[Consigna]
Cambia "lowest to highest" por "smallest to largest" en las líneas que van desde la que contiene "00:00-03:59: median 72.60, box" hasta la que contiene "Sienkiewicza 67 (1), Sienkiewicza", y escribe de nuevo solo esas líneas sin tocar nada más.

=== Datos a procesar ===

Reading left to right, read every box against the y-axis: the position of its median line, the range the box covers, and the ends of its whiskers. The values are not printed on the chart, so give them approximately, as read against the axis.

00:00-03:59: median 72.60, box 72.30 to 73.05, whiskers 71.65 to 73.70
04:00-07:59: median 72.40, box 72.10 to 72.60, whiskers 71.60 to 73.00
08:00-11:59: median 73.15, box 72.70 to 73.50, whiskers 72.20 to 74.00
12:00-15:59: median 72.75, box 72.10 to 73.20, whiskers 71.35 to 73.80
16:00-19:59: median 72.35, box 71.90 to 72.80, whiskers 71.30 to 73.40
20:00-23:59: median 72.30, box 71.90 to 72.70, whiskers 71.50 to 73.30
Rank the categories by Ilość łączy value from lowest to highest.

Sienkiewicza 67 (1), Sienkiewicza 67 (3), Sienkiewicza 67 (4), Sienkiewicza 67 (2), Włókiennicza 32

===
=== Datos a procesar ===

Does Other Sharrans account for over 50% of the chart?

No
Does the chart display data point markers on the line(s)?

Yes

===

[Ejercicio resuelto]
00:00-03:59: median 72.60, box 72.30 to 73.05, whiskers 71.65 to 73.70
04:00-07:59: median 72.40, box 72.10 to 72.60, whiskers 71.60 to 73.00
08:00-11:59: median 73.15, box 72.70 to 73.50, whiskers 72.20 to 74.00
12:00-15:59: median 72.75, box 72.10 to 73.20, whiskers 71.35 to 73.80
16:00-19:59: median 72.35, box 71.90 to 72.80, whiskers 71.30 to 73.40
20:00-23:59: median 72.30, box 71.90 to 72.70, whiskers 71.50 to 73.30
Rank the categories by Ilość łączy value from smallest to largest.

Sienkiewicza 67 (1), Sienkiewicza 67 (3), Sienkiewicza 67 (4), Sienkiewicza 67 (2), Włókiennicza 32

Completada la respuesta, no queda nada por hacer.